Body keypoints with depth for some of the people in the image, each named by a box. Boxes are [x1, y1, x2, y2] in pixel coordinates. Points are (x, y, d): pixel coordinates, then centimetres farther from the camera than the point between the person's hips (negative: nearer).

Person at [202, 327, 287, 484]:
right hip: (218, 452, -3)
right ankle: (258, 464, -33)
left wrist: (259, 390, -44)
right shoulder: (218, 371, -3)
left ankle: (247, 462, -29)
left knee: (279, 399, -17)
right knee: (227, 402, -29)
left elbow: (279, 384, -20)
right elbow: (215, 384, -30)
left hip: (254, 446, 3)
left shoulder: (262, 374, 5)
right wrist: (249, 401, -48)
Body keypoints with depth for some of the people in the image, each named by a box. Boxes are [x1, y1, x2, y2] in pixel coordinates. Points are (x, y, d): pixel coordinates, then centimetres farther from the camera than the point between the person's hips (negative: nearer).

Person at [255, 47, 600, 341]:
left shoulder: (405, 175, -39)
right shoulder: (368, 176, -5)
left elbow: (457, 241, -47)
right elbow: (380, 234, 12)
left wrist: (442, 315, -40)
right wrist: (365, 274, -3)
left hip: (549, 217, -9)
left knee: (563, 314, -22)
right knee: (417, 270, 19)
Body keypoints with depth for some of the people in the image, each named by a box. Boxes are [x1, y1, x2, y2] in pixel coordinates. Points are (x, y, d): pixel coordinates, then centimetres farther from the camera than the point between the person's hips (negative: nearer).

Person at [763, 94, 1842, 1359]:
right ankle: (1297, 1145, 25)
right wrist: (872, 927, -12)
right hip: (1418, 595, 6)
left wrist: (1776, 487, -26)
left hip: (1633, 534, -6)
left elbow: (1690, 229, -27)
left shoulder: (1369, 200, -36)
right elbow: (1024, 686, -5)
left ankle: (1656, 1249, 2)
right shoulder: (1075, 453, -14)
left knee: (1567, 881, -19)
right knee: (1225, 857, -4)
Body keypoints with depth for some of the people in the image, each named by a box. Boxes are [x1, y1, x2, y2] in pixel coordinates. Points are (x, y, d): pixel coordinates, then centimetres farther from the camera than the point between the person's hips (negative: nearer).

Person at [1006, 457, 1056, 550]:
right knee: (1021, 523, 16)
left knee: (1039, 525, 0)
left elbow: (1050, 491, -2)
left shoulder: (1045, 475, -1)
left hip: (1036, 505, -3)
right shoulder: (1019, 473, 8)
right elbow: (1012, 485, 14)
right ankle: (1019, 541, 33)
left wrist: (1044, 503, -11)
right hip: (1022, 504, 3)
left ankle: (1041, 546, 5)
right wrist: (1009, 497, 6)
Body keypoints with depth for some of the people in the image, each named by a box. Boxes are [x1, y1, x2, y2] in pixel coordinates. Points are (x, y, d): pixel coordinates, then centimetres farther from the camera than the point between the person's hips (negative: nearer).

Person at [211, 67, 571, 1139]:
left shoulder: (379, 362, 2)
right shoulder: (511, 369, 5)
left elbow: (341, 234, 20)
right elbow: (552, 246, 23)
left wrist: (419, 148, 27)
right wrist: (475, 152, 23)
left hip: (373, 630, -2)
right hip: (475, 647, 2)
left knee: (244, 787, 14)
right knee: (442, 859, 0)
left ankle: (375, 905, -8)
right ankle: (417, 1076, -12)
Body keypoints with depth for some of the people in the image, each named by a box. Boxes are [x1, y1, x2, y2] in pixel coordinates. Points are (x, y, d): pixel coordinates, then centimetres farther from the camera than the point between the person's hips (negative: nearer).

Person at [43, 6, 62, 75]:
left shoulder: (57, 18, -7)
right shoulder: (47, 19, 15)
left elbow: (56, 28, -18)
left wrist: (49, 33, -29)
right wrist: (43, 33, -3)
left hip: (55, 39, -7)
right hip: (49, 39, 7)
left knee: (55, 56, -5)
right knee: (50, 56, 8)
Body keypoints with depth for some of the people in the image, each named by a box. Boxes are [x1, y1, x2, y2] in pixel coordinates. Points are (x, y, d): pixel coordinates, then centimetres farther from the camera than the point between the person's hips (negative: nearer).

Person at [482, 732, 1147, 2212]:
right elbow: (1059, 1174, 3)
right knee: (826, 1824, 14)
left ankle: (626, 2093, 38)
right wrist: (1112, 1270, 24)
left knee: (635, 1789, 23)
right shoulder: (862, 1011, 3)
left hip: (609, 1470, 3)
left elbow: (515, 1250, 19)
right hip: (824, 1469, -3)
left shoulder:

•••

» What you need to do
Copy everything from the line that contains "left knee: (244, 787, 14)" down through the end of the records, replacing "wrist" with "hand" and keeping every other part the same.

» The completed task
left knee: (244, 787, 14)
right knee: (442, 859, 0)
left ankle: (375, 905, -8)
right ankle: (417, 1076, -12)
Body keypoints with depth for some of the people in the image, each named by a box. Boxes are [x1, y1, x2, y2] in pixel coordinates. Points are (x, y, d): pixel coordinates, then centimetres farther from the camera than the point between the person's hips (negative: nearer).

Person at [43, 6, 62, 75]:
left shoulder: (57, 18, -7)
right shoulder: (47, 19, 15)
left elbow: (56, 28, -18)
left hand: (49, 33, -29)
right hand: (43, 33, -3)
left hip: (55, 39, -7)
right hip: (49, 39, 7)
left knee: (55, 56, -5)
right knee: (50, 56, 8)
Body keypoints with depth for some of the people in the image, each named by a box. Boxes are [x1, y1, x2, y2] in pixel coordinates. Points are (x, y, d): pixel coordinates, then centimetres farther from the camera than the point between the person's hips (negative: nearer).

Person at [482, 732, 1147, 2212]:
right elbow: (1059, 1174, 3)
right knee: (826, 1824, 14)
left ankle: (626, 2093, 38)
right hand: (1112, 1270, 24)
left knee: (635, 1789, 23)
right shoulder: (862, 1011, 3)
left hip: (609, 1470, 3)
left elbow: (515, 1250, 19)
right hip: (824, 1469, -3)
left shoulder:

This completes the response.